I managed to jump back on time with wide eyes, barely missing the smack to my face. 'You're not wanted.' The words swirled in my mind like a mantra. Oh, how right he was. Everywhere I went, I was looked down on, humiliated, taunted, bullied... unwanted.
I stared into the bathroom mirror, fingers gripping the edge of the sink until my knuckles turned white.
There had to be something about me that made people dislike me.
I leaned closer. Maybe it was the dull brown of my eyes, or the paper-pale skin that no blush could fix. Maybe the hair-always limp, always lifeless.
My lips parted like I was about to say something.
To who? To what?
I looked away.
Of course they hated me. I'd hate me too.
>>>
Sunlight filtered into the room, and I just stared. My eyes strained painfully from being wide open all through the night. My cheeks were puffy from crying. Yes, I'd succumbed to the hurt that bubbled in my chest despite assuring myself that I'd stop crying.
But the more I thought of my life, the harder it was to keep the tears at bay. I could only remember one time in my life where I had a friend. Then, I was in middle school and her name was Theresa. She was the only friend I had while everyone teased me for hanging out with her. Theresa was physically disabled and I usually pushed her around in her wheelchair.
In the cause of my thoughts, I wondered if the only reason she was my friend was because of her disability. If she wasn't disabled, would she have been my friend? I didn't have the answer to that, but Theresa had moved by the next summer. And no one wanted to hang out with me after she left.

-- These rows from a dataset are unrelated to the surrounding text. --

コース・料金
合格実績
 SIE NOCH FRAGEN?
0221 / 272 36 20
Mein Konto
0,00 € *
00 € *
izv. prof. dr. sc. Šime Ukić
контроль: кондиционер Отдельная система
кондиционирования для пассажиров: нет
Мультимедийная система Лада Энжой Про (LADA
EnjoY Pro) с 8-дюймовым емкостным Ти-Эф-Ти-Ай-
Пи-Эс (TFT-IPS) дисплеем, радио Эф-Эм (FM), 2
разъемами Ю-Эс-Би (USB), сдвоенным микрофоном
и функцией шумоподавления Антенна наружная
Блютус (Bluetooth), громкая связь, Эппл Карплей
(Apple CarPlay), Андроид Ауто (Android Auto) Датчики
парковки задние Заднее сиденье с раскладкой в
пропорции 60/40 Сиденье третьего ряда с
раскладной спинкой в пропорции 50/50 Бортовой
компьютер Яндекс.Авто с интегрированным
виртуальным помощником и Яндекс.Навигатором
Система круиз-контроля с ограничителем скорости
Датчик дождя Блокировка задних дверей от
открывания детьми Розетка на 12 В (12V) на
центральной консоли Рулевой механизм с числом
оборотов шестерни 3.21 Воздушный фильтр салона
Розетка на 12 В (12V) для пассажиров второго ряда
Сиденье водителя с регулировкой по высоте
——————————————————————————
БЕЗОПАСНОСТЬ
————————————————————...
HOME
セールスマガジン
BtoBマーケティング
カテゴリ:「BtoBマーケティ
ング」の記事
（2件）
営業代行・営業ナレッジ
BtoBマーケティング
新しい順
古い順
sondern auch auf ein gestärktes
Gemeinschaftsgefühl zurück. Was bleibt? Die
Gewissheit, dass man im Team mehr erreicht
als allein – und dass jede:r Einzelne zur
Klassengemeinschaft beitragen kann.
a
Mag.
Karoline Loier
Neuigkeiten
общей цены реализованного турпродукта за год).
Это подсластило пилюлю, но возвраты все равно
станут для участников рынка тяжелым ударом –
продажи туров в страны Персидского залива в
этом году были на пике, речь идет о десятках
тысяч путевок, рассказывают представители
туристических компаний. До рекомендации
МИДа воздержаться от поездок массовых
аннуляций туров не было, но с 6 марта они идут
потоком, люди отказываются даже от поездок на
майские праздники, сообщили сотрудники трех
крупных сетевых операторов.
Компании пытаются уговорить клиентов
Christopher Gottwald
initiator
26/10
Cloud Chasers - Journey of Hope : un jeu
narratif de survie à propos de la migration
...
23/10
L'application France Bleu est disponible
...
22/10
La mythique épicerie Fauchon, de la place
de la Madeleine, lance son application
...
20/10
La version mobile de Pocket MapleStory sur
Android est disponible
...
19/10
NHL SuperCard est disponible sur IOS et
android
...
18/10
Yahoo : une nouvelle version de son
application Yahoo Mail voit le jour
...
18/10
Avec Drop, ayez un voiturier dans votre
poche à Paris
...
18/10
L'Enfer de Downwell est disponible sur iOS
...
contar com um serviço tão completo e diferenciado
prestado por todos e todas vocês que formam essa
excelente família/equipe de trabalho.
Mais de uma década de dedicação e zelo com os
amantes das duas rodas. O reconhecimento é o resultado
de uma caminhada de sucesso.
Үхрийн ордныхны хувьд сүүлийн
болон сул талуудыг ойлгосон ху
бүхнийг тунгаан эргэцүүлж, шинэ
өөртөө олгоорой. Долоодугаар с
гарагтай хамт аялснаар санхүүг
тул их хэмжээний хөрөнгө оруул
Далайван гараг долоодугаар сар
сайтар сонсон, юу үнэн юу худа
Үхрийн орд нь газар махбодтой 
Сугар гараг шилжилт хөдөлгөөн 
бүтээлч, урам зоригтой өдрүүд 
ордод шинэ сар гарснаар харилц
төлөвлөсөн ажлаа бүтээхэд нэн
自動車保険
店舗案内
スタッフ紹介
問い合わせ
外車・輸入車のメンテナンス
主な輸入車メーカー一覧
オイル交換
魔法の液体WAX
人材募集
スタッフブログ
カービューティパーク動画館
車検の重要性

Since then, I have been pretty much a loner. I craved friendship. How do you crave something you've never truly experienced? My eyes prickled but there were no more tears left to cry. I swallowed thickly and decided to take a cold shower. Maybe it would numb my feelings the way it numbed my body.
It didn't. Who was I kidding? I strolled out of the bathroom, dressed up and moved to the kitchen. I was surprised to see Elliot eating at the dining table.
"Good morning," I greeted. I didn't wait for a response, instead I moved past him and into the kitchen then poured myself a glass of water. My throat was parched.
His fork clanged noisily when I came back to the kitchen. "Oh great." He stood to his feet with his laptop bag. "My appetite is ruined."
I pressed my lips together and said nothing. There was absolutely nothing to say to Elliot Grayson. He stood there with his shaggy black curls combed to perfection and dressed in a crisp charcoal coloured suit. He would look perfect, edible even, if he didn't have that signature scowl and permanently hardened eyes on his face.
"Listen and listen good, whatever your name is," he stalked closer to me. And my grip on the glass tightened. Fear coiled in my chest as I waited for him to speak. "I need you out of my way. When you see me, turn the other way."
He didn't even have the decency to remember my name. And I didn't have it in me to be surprised.
I gave a rushed nod. Anything to get him away from me. He pushed back and I let out a breath I didn't know I was holding. Then he gave me a cruel smirk as he said the next words.
"I need the house tonight. I'd prefer it if you stayed somewhere else."
Not again. "What? Why?"
"You've got money now, don't you?" He taunted. "Book a hotel and get out of my hair. This is my house and I need it tonight. Alone."
I had some money but that didn't mean I wanted to spend it on a hotel or unnecessary things. Damn Elliot, and his whole family.
"Except you want to hear me pounding into your fellow whore tonight. Bet you'd like that, wouldn't you? Maybe you'd even want to join for more dollar bills," he mocked with disgust. "I do not want to come back and smell your awful poverty stricken scent."
I sighed dejectedly. "Elliot, your mom said we-"
"Marianne is not my fucking mom." The words left his lips like a curse, and his face heated with rage. I watched stunned as Elliot turned on his heels.
He slammed the door so hard, it rattled with a loud bang that ricocheted off the walls, and made me jump. The door rattled on its hinges and I just stood there... confused.
If she wasn't his mom then who was she? And why did she claim to be his mom?